Possibly, but I sincerely doubt it with this community. There are already at least four million ANT locked up to support initial app devs—for a minimum of 12 months. I suspect it would be considerably higher if people weren’t skeptical about the process and expect it to go a lot higher when we see results from the first round.
Ernest is big into IPFS and his concept “Occupy the Land” from what i;ve listened to on his radio show .
Once the IF projects MVP’s are launched FreedomsPhoenix would be a great place to get some interviews going, i feel Colony, Scratchchat, IMIM, CanMan, Pirate Radio and the regenerative farming concept REGRU would interest him greatly, imo.
He’d absolutely be ride or die. He was actually a hardcore supporter of the project and one of the first people I heard about it from, but he went to IPFS after years of setbacks. This is exactly what I am referring to with respect to networking/marketing. There are very few people who are going to remember this.

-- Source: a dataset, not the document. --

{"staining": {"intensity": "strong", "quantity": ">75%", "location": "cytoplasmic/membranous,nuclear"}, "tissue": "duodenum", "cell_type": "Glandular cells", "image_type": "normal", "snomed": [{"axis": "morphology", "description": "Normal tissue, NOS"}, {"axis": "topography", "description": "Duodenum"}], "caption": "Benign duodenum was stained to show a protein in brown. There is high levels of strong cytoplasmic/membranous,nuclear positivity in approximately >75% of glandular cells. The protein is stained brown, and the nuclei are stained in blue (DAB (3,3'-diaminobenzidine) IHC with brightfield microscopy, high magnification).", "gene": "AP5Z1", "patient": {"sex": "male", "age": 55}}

This is where I disagree. To a non-techie person we don’t yet have a functioning network that they can play around with - and that includes me. That’s why I say useful apps are needed before marketing to such people.
When Bitcoin launched it was fully functioning. Anyone could download the software and start using it immediately. MaidSafe was launched as an ICO, a potential network yet to be developed. Yes, it attracted attention at that time due to its ambitious and laudable goal in a bull market of ICOs. But many years have passed and as far as non-techie folk are concerned there is yet to be a product launched which they can participate in. That’s going to change and that’s when marketing should begin.
Respectfully, there is no way on God’s green Earth that the average person could just download the software and start using bitcoin in 2009, much less understand the concept of security and how to do cold storage. Even if they could, what would they do with it? There was zero market until some guy offered up 10,000 BTC for a couple of pizzas and for years it was pure speculation. The devs, geeks and economically literate radical libertarians were mining it and using it out of core conviction—but they didn’t get there because nobody was trying to tell them about it until it was fit for consumption by grandma.